Il y a quelques répétitions dans l’arc narratif au début mais heureusement l’histoire évolue assez vite vers d’autres péripéties. J’ai beaucoup aimé le sens que prenait l’histoire (malgré les scènes assez violentes avec Mlle Legourdin). L’auteur a pris le temps de bien développer ses personnages centraux et la lecture avance à un bon train.

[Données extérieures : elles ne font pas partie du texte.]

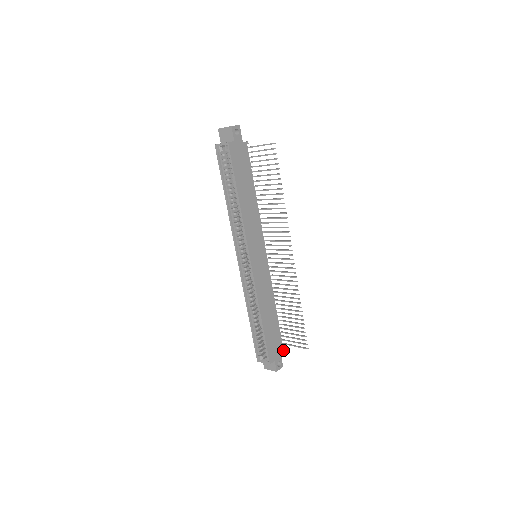
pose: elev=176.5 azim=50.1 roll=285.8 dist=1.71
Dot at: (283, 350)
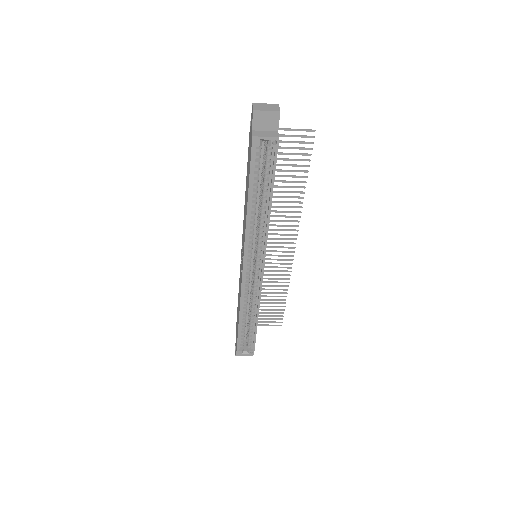
Dot at: occluded
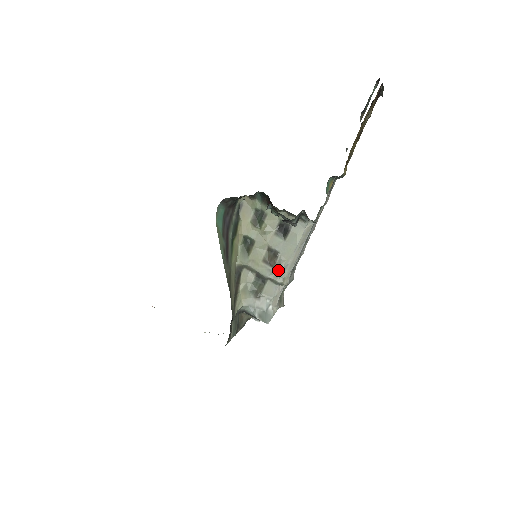
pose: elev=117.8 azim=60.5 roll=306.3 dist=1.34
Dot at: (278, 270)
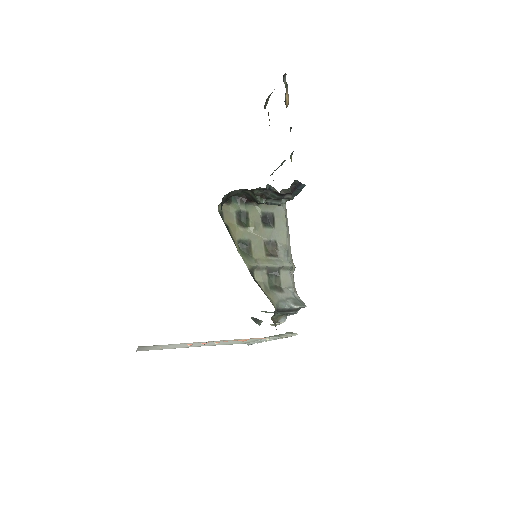
Dot at: (285, 255)
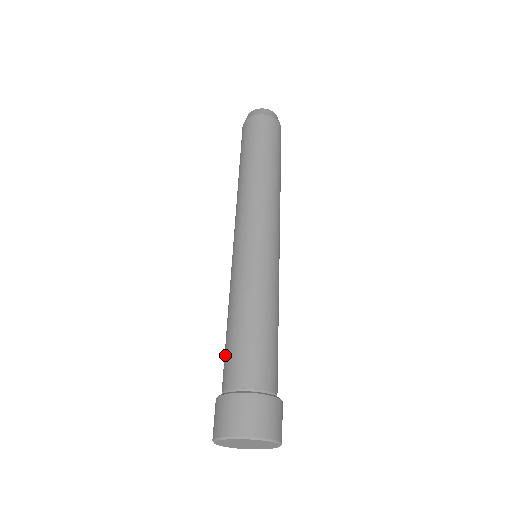
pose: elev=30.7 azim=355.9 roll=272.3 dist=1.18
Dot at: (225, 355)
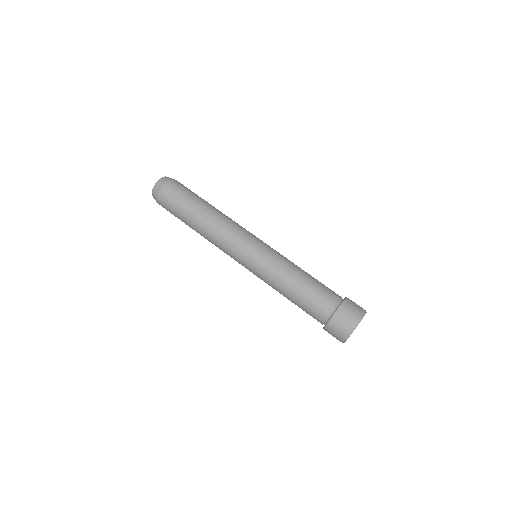
Dot at: (307, 306)
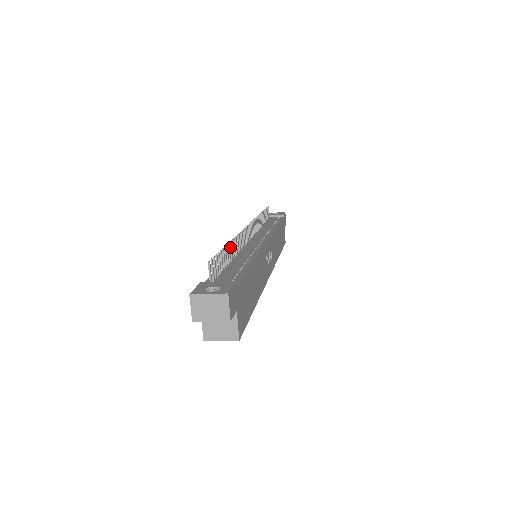
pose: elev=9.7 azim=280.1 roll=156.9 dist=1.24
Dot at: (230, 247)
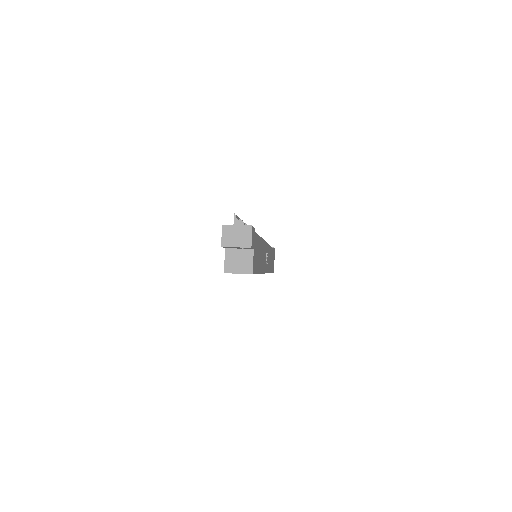
Dot at: occluded
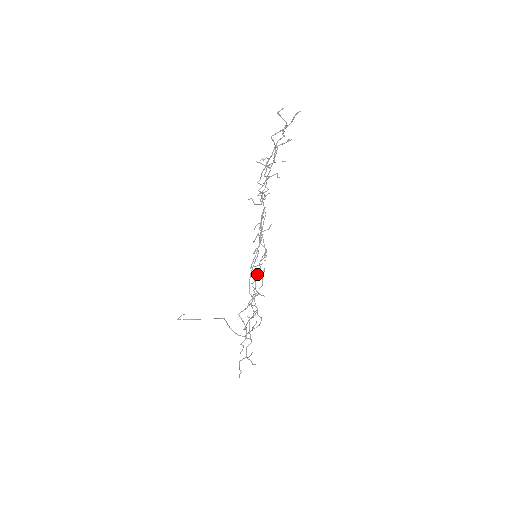
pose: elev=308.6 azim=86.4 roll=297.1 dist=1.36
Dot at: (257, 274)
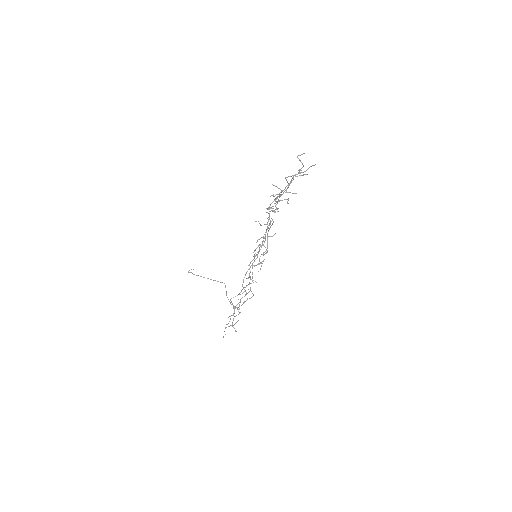
Dot at: occluded
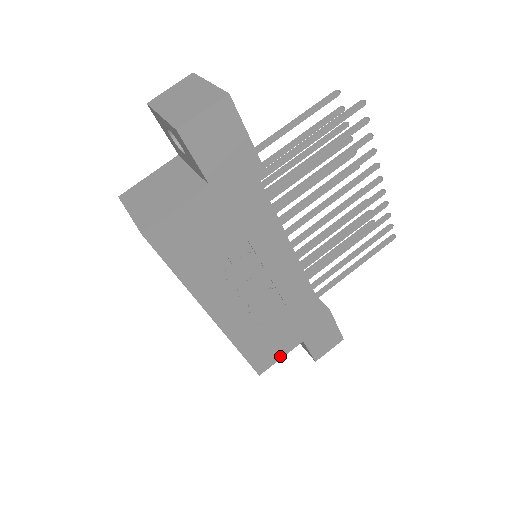
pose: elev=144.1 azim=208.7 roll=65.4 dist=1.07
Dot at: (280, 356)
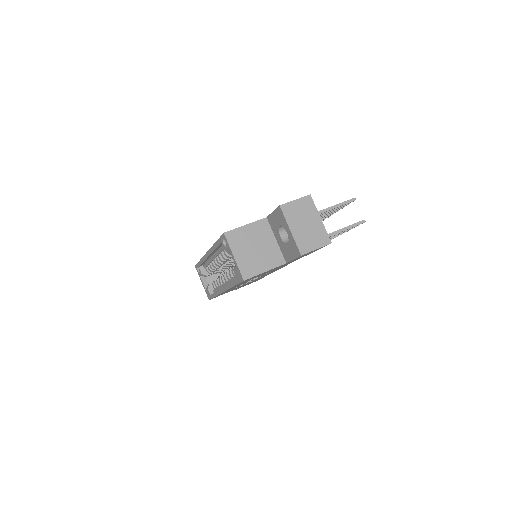
Dot at: occluded
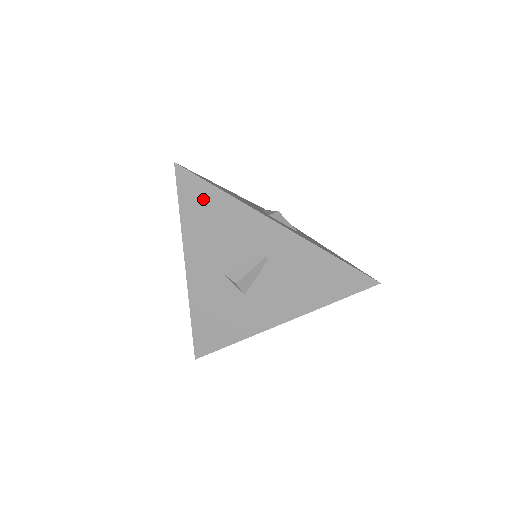
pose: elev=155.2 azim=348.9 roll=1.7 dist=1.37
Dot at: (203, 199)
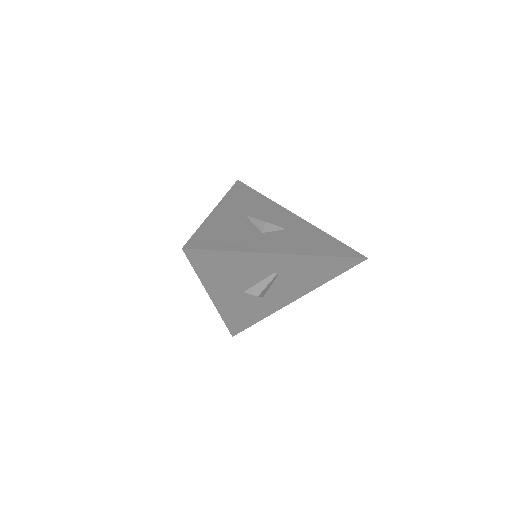
Dot at: (215, 260)
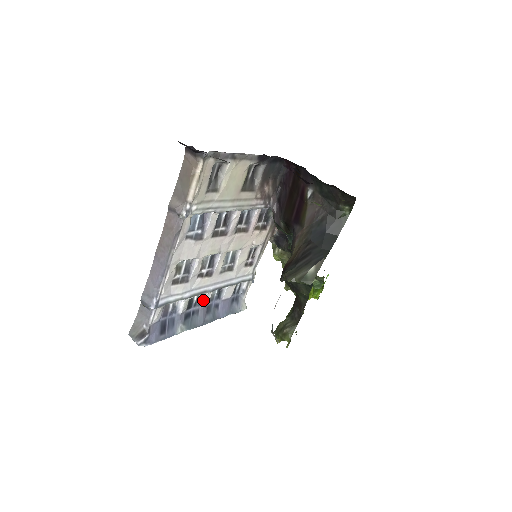
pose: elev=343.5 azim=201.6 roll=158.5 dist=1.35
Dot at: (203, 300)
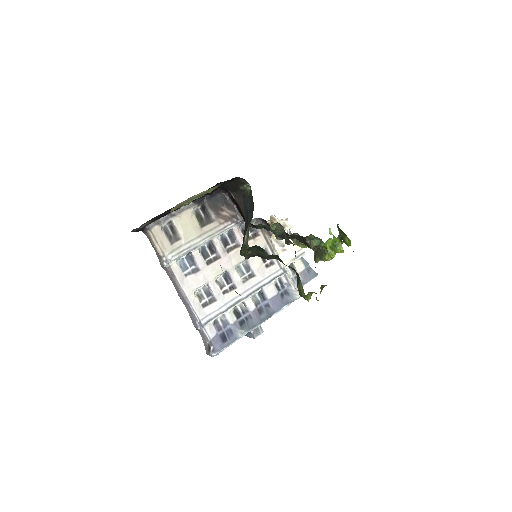
Dot at: (247, 307)
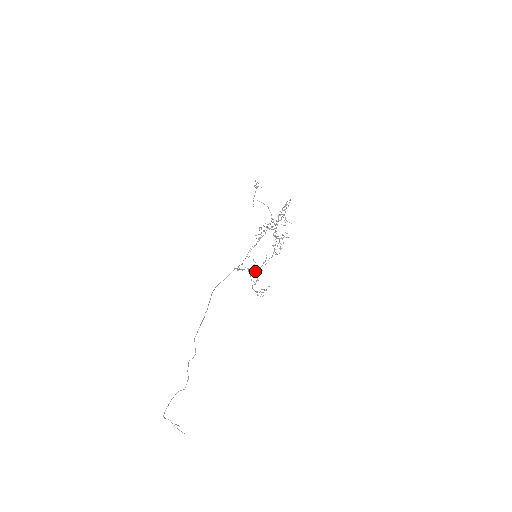
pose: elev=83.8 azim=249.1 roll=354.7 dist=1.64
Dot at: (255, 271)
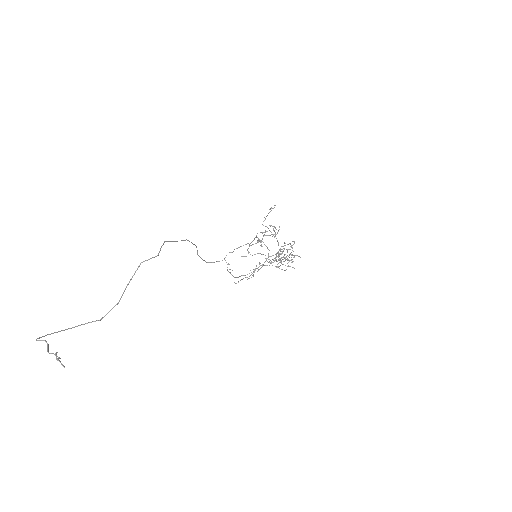
Dot at: occluded
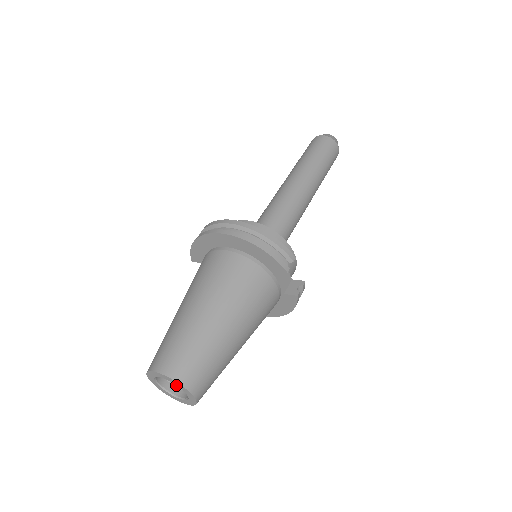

Mlle Legourdin, la directrice, était d’une autre race : c’était une géante formidable, un monstrueux tyran qui terrorisait également élèves et professeurs. Même à distance, une aura de menace l’enveloppait et, de près, l’on sentait les émanations brûlantes qu’elle dégageait comme une barre de métal chauffé à blanc. Lorsqu’elle fonçait – Mlle Legourdin ne marchait jamais ; elle avançait toujours comme un skieur, à longues enjambées, en balançant les bras –, donc lorsqu’elle fonçait le long d’un couloir, on l’entendait toujours grogner et grommeler, et si un groupe d’enfants se trouvait sur son passage, elle chargeait droit dessus comme un tank, projetant les petits de part et d’autre.

Clairement, cette lecture ne sera pas un souvenir impérissable pour moi, je ne l’aurais pas apprécié en tant qu’enfant. Toutefois, elle a des qualités indéniable : un talent décapant, une plume légère, des péripéties et de l’action savamment dosées, des personnages attachants.

Et vous, avez-vous déjà lu d’autres histoires de Roald Dahl ?

Roald Dahl, Matilda, traduction de l’anglais par Henri Robillot, illustrations par Quentin Blake, aux éditions Gallimard Jeunesse, 8€50.